--- START ---

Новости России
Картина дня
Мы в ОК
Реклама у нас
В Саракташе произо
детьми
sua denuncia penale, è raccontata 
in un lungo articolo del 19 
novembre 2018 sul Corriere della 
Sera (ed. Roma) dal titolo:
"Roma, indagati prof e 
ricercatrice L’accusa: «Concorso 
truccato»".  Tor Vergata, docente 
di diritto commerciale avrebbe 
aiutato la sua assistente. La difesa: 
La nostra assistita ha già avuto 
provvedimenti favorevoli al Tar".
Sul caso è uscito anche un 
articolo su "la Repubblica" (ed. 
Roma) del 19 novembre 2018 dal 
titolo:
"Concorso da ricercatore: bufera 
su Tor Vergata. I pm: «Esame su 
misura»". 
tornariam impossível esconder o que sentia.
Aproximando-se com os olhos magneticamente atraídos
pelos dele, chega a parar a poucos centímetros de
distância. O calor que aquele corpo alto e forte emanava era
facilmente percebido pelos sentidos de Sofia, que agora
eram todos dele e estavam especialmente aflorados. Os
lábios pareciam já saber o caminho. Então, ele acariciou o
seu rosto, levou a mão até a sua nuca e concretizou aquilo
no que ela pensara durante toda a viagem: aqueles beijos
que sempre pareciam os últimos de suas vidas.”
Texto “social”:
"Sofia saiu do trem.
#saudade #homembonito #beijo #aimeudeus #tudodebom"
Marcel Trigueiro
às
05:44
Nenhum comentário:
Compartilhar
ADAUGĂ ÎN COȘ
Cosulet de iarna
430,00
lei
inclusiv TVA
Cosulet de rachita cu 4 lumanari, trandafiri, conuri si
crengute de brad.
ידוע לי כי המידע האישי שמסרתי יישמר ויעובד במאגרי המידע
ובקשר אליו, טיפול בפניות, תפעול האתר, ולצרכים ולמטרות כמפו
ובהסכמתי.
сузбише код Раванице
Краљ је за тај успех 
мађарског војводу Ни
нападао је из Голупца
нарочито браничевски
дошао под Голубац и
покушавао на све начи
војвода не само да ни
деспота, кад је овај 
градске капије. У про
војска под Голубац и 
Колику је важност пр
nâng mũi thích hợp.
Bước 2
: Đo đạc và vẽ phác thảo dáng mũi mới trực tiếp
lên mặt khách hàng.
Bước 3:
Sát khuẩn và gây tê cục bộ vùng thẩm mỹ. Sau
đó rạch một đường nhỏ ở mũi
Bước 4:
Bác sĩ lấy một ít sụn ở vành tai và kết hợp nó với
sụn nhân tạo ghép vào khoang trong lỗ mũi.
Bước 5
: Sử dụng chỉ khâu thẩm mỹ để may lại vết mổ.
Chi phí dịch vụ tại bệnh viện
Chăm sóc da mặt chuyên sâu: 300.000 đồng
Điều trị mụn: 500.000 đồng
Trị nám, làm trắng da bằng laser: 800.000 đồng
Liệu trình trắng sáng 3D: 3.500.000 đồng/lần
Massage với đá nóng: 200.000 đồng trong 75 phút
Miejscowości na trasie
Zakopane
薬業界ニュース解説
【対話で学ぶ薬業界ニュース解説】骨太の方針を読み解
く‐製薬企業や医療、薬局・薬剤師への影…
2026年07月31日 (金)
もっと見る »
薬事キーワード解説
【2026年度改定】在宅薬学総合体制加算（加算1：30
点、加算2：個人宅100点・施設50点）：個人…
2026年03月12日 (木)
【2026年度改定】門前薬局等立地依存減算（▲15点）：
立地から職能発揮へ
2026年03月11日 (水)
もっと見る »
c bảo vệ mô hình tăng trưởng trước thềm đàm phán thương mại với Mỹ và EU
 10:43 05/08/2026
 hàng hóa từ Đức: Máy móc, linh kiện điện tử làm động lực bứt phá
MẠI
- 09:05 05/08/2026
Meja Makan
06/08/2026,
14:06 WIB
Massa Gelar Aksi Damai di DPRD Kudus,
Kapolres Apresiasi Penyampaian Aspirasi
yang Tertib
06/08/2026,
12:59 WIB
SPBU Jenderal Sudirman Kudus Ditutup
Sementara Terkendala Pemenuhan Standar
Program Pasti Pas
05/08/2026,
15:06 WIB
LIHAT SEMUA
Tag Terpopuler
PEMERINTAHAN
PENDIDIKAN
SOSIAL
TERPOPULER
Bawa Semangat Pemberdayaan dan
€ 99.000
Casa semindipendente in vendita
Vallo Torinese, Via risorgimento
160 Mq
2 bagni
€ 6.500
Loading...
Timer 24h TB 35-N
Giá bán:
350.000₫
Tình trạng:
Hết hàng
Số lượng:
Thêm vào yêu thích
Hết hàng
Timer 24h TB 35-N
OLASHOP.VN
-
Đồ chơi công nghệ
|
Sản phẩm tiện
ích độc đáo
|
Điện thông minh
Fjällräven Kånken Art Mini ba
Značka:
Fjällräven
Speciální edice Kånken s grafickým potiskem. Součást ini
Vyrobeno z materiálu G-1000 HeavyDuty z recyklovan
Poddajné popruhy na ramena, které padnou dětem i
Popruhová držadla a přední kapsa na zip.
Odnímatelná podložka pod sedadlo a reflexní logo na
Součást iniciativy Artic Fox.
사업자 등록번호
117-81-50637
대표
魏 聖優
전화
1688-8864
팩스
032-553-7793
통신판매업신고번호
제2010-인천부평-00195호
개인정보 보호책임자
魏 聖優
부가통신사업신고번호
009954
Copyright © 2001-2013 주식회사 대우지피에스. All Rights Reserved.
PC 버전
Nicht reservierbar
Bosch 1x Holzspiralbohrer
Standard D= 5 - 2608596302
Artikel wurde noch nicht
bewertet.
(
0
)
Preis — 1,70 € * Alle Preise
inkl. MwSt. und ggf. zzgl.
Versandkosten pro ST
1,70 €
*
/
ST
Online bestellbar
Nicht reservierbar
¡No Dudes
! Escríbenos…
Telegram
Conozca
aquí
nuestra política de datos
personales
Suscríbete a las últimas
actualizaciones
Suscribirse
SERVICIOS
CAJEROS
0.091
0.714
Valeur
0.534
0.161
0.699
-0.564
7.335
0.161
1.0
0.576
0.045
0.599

--- END ---

TASK INSTRUCTIONS - Reproduce the data above, swapping every "Nicht reservierbar" for "Reservierbar" and leaving everything else unchanged.

TASK OUTPUT -
Новости России
Картина дня
Мы в ОК
Реклама у нас
В Саракташе произо
детьми
sua denuncia penale, è raccontata 
in un lungo articolo del 19 
novembre 2018 sul Corriere della 
Sera (ed. Roma) dal titolo:
"Roma, indagati prof e 
ricercatrice L’accusa: «Concorso 
truccato»".  Tor Vergata, docente 
di diritto commerciale avrebbe 
aiutato la sua assistente. La difesa: 
La nostra assistita ha già avuto 
provvedimenti favorevoli al Tar".
Sul caso è uscito anche un 
articolo su "la Repubblica" (ed. 
Roma) del 19 novembre 2018 dal 
titolo:
"Concorso da ricercatore: bufera 
su Tor Vergata. I pm: «Esame su 
misura»". 
tornariam impossível esconder o que sentia.
Aproximando-se com os olhos magneticamente atraídos
pelos dele, chega a parar a poucos centímetros de
distância. O calor que aquele corpo alto e forte emanava era
facilmente percebido pelos sentidos de Sofia, que agora
eram todos dele e estavam especialmente aflorados. Os
lábios pareciam já saber o caminho. Então, ele acariciou o
seu rosto, levou a mão até a sua nuca e concretizou aquilo
no que ela pensara durante toda a viagem: aqueles beijos
que sempre pareciam os últimos de suas vidas.”
Texto “social”:
"Sofia saiu do trem.
#saudade #homembonito #beijo #aimeudeus #tudodebom"
Marcel Trigueiro
às
05:44
Nenhum comentário:
Compartilhar
ADAUGĂ ÎN COȘ
Cosulet de iarna
430,00
lei
inclusiv TVA
Cosulet de rachita cu 4 lumanari, trandafiri, conuri si
crengute de brad.
ידוע לי כי המידע האישי שמסרתי יישמר ויעובד במאגרי המידע
ובקשר אליו, טיפול בפניות, תפעול האתר, ולצרכים ולמטרות כמפו
ובהסכמתי.
сузбише код Раванице
Краљ је за тај успех 
мађарског војводу Ни
нападао је из Голупца
нарочито браничевски
дошао под Голубац и
покушавао на све начи
војвода не само да ни
деспота, кад је овај 
градске капије. У про
војска под Голубац и 
Колику је важност пр
nâng mũi thích hợp.
Bước 2
: Đo đạc và vẽ phác thảo dáng mũi mới trực tiếp
lên mặt khách hàng.
Bước 3:
Sát khuẩn và gây tê cục bộ vùng thẩm mỹ. Sau
đó rạch một đường nhỏ ở mũi
Bước 4:
Bác sĩ lấy một ít sụn ở vành tai và kết hợp nó với
sụn nhân tạo ghép vào khoang trong lỗ mũi.
Bước 5
: Sử dụng chỉ khâu thẩm mỹ để may lại vết mổ.
Chi phí dịch vụ tại bệnh viện
Chăm sóc da mặt chuyên sâu: 300.000 đồng
Điều trị mụn: 500.000 đồng
Trị nám, làm trắng da bằng laser: 800.000 đồng
Liệu trình trắng sáng 3D: 3.500.000 đồng/lần
Massage với đá nóng: 200.000 đồng trong 75 phút
Miejscowości na trasie
Zakopane
薬業界ニュース解説
【対話で学ぶ薬業界ニュース解説】骨太の方針を読み解
く‐製薬企業や医療、薬局・薬剤師への影…
2026年07月31日 (金)
もっと見る »
薬事キーワード解説
【2026年度改定】在宅薬学総合体制加算（加算1：30
点、加算2：個人宅100点・施設50点）：個人…
2026年03月12日 (木)
【2026年度改定】門前薬局等立地依存減算（▲15点）：
立地から職能発揮へ
2026年03月11日 (水)
もっと見る »
c bảo vệ mô hình tăng trưởng trước thềm đàm phán thương mại với Mỹ và EU
 10:43 05/08/2026
 hàng hóa từ Đức: Máy móc, linh kiện điện tử làm động lực bứt phá
MẠI
- 09:05 05/08/2026
Meja Makan
06/08/2026,
14:06 WIB
Massa Gelar Aksi Damai di DPRD Kudus,
Kapolres Apresiasi Penyampaian Aspirasi
yang Tertib
06/08/2026,
12:59 WIB
SPBU Jenderal Sudirman Kudus Ditutup
Sementara Terkendala Pemenuhan Standar
Program Pasti Pas
05/08/2026,
15:06 WIB
LIHAT SEMUA
Tag Terpopuler
PEMERINTAHAN
PENDIDIKAN
SOSIAL
TERPOPULER
Bawa Semangat Pemberdayaan dan
€ 99.000
Casa semindipendente in vendita
Vallo Torinese, Via risorgimento
160 Mq
2 bagni
€ 6.500
Loading...
Timer 24h TB 35-N
Giá bán:
350.000₫
Tình trạng:
Hết hàng
Số lượng:
Thêm vào yêu thích
Hết hàng
Timer 24h TB 35-N
OLASHOP.VN
-
Đồ chơi công nghệ
|
Sản phẩm tiện
ích độc đáo
|
Điện thông minh
Fjällräven Kånken Art Mini ba
Značka:
Fjällräven
Speciální edice Kånken s grafickým potiskem. Součást ini
Vyrobeno z materiálu G-1000 HeavyDuty z recyklovan
Poddajné popruhy na ramena, které padnou dětem i
Popruhová držadla a přední kapsa na zip.
Odnímatelná podložka pod sedadlo a reflexní logo na
Součást iniciativy Artic Fox.
사업자 등록번호
117-81-50637
대표
魏 聖優
전화
1688-8864
팩스
032-553-7793
통신판매업신고번호
제2010-인천부평-00195호
개인정보 보호책임자
魏 聖優
부가통신사업신고번호
009954
Copyright © 2001-2013 주식회사 대우지피에스. All Rights Reserved.
PC 버전
Reservierbar
Bosch 1x Holzspiralbohrer
Standard D= 5 - 2608596302
Artikel wurde noch nicht
bewertet.
(
0
)
Preis — 1,70 € * Alle Preise
inkl. MwSt. und ggf. zzgl.
Versandkosten pro ST
1,70 €
*
/
ST
Online bestellbar
Reservierbar
¡No Dudes
! Escríbenos…
Telegram
Conozca
aquí
nuestra política de datos
personales
Suscríbete a las últimas
actualizaciones
Suscribirse
SERVICIOS
CAJEROS
0.091
0.714
Valeur
0.534
0.161
0.699
-0.564
7.335
0.161
1.0
0.576
0.045
0.599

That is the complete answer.